WORK TO BE COMPLETED: Take from the data every line in which the word "ModuleState" is found.

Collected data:
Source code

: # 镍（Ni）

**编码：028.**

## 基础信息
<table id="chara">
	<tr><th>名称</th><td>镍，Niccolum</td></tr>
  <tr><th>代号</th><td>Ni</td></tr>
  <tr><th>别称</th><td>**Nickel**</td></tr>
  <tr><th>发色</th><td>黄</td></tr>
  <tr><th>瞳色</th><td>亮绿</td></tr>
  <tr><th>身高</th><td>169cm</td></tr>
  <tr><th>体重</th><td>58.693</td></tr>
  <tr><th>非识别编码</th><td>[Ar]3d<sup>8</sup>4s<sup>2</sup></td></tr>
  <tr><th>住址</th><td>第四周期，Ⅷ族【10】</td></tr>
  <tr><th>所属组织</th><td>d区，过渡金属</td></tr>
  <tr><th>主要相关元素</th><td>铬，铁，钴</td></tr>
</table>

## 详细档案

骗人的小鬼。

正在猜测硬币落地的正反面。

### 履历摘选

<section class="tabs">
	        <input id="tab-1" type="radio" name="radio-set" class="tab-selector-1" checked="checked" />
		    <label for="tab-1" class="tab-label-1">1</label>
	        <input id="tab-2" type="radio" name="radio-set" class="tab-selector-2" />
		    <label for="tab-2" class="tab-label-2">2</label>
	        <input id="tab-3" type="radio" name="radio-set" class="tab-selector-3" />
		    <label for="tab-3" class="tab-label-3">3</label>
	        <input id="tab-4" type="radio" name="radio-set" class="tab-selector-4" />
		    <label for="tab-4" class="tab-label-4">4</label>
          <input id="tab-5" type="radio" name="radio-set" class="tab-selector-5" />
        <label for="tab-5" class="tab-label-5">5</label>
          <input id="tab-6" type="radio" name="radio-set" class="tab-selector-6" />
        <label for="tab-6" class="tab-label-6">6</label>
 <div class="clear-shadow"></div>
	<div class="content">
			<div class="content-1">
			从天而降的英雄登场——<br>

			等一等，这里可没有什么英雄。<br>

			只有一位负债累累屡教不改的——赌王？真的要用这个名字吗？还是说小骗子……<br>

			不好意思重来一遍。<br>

==

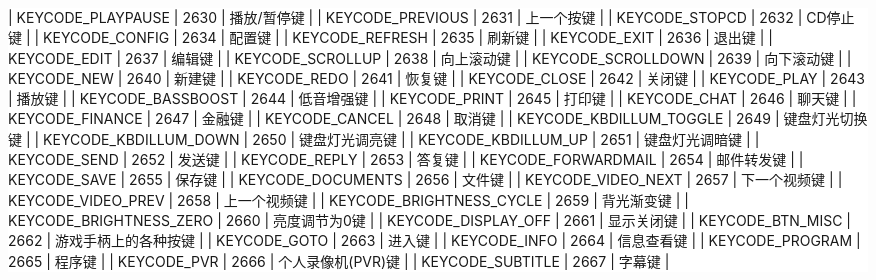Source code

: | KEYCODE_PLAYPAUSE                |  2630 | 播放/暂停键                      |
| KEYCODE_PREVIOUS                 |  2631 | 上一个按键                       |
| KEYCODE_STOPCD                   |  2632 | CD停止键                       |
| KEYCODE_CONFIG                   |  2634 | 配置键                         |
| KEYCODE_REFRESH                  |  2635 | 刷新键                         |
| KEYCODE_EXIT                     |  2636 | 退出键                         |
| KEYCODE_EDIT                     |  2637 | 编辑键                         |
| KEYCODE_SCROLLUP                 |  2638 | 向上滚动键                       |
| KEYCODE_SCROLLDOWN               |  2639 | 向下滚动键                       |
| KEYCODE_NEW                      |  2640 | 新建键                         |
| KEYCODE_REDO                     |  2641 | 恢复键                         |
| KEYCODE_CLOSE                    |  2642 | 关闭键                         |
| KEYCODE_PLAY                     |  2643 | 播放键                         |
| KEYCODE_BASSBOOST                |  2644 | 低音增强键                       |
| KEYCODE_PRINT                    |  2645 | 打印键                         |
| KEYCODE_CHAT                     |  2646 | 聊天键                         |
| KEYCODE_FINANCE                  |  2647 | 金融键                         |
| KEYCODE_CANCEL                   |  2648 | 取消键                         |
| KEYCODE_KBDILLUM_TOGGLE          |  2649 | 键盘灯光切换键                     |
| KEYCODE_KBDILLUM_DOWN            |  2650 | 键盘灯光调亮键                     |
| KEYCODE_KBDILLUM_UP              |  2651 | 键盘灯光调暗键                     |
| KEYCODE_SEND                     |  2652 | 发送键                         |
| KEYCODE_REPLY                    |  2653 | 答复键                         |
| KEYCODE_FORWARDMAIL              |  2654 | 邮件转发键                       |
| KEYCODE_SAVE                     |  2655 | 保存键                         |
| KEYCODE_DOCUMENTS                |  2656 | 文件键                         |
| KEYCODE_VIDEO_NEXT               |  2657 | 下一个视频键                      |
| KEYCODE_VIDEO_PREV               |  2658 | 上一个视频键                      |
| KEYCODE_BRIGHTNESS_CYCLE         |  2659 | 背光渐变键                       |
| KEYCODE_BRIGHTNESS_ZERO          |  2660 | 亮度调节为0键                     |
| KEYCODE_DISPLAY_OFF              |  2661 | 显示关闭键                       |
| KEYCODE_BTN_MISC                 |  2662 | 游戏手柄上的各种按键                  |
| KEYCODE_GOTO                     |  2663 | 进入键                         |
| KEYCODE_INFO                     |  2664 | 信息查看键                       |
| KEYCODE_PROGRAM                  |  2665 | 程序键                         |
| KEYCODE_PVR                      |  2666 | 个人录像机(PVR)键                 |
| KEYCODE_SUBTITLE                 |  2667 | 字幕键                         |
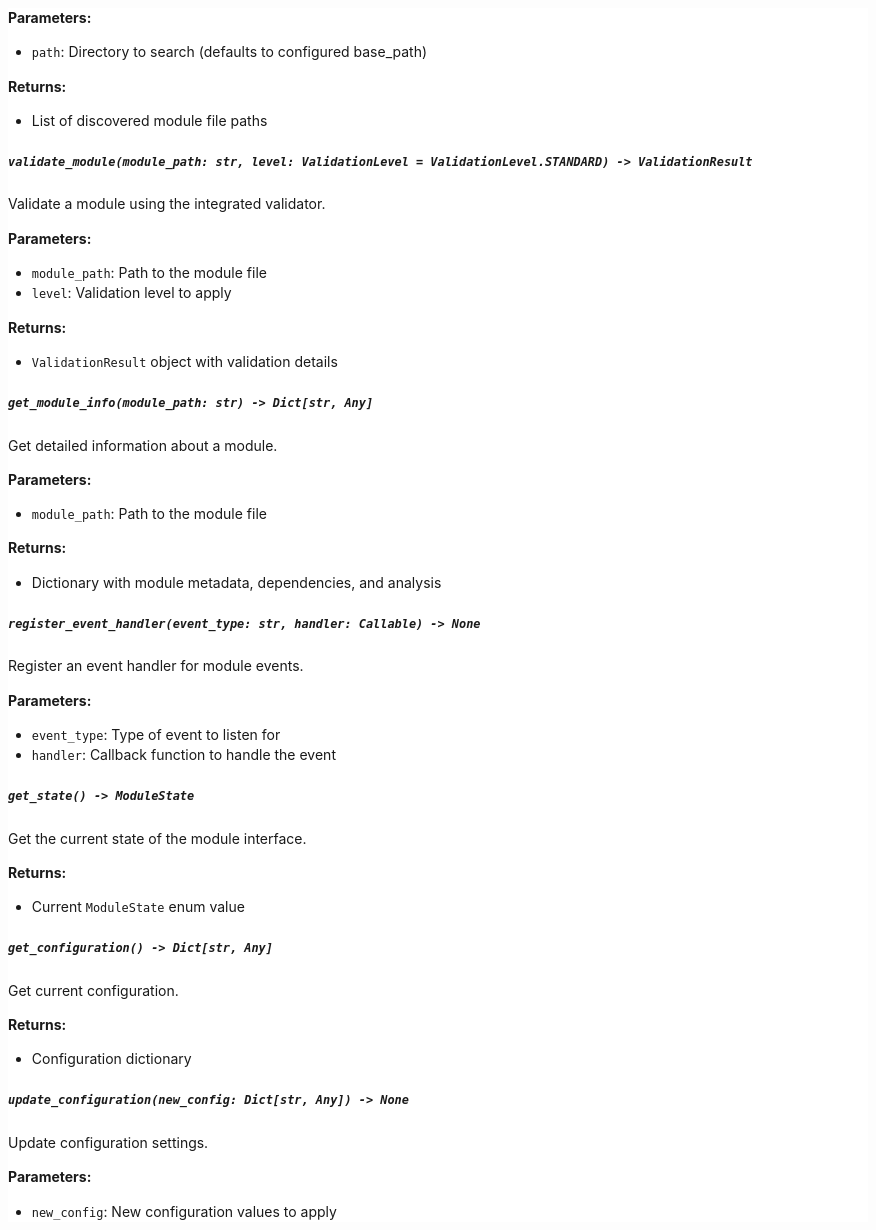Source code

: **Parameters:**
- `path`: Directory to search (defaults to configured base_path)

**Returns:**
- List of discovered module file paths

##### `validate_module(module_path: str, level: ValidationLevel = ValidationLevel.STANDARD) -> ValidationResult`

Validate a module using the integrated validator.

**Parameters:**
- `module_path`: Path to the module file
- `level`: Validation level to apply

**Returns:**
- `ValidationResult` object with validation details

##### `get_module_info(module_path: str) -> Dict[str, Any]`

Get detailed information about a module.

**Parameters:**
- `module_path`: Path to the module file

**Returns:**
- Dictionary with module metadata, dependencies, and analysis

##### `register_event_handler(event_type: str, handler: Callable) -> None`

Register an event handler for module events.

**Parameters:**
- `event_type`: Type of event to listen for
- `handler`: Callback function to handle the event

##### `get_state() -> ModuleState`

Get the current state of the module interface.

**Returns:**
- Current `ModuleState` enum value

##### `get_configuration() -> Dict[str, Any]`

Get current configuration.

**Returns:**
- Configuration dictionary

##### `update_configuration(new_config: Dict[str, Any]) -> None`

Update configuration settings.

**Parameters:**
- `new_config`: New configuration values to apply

PROBLEM SOLUTION:
##### `get_state() -> ModuleState`
- Current `ModuleState` enum value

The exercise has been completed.